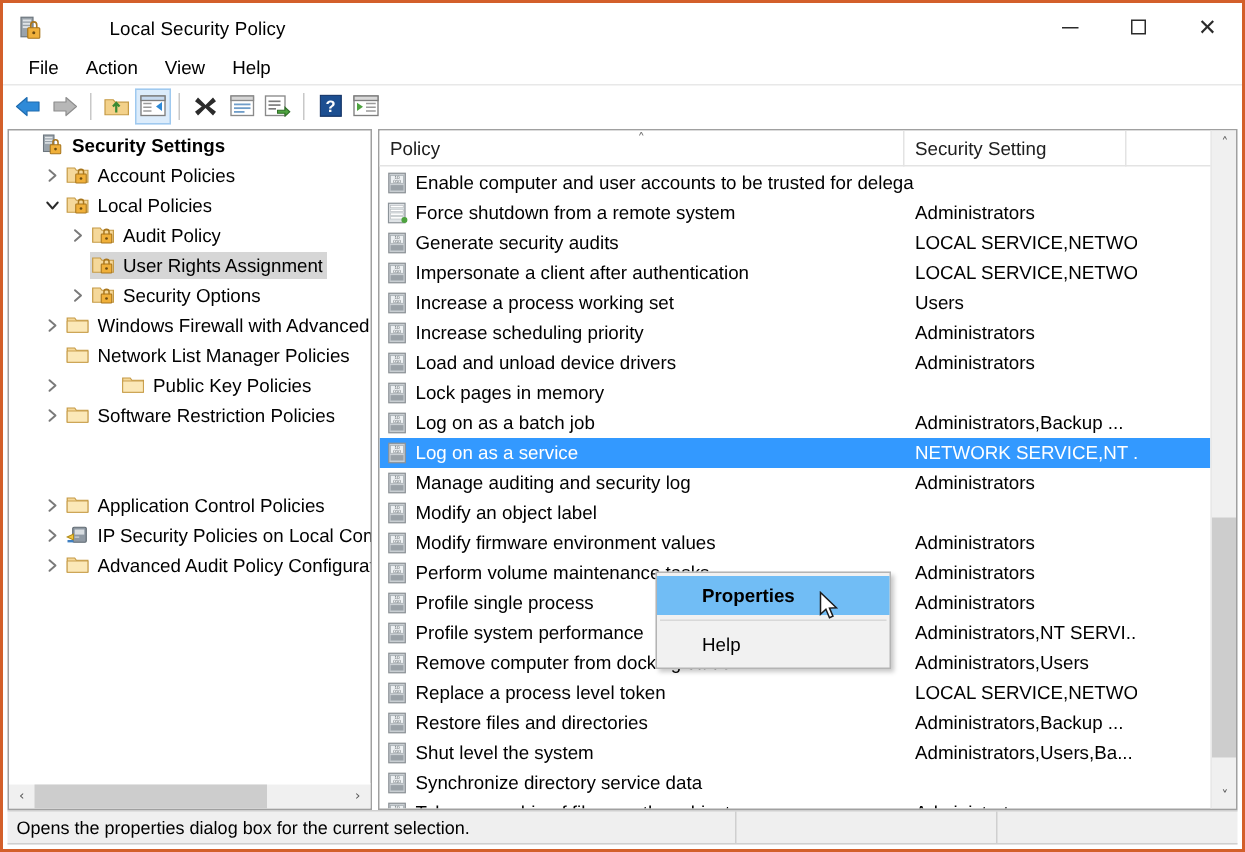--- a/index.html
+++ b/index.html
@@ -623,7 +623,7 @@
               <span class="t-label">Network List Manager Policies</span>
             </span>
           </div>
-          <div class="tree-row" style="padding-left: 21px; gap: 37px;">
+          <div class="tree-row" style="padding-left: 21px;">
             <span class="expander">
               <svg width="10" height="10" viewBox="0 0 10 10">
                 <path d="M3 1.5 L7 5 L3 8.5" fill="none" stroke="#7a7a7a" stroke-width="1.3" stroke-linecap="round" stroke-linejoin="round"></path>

━━━━━━━━━━━━━━━━━━━━━━━━━━━━━━

■ **What you have to do**:
Return every entry above exactly. Pictures stay out.

■ **Completed exercise**:
--- a/index.html
+++ b/index.html
@@ -623,7 +623,7 @@
               <span class="t-label">Network List Manager Policies</span>
             </span>
           </div>
-          <div class="tree-row" style="padding-left: 21px; gap: 37px;">
+          <div class="tree-row" style="padding-left: 21px;">
             <span class="expander">
               <svg width="10" height="10" viewBox="0 0 10 10">
                 <path d="M3 1.5 L7 5 L3 8.5" fill="none" stroke="#7a7a7a" stroke-width="1.3" stroke-linecap="round" stroke-linejoin="round"></path>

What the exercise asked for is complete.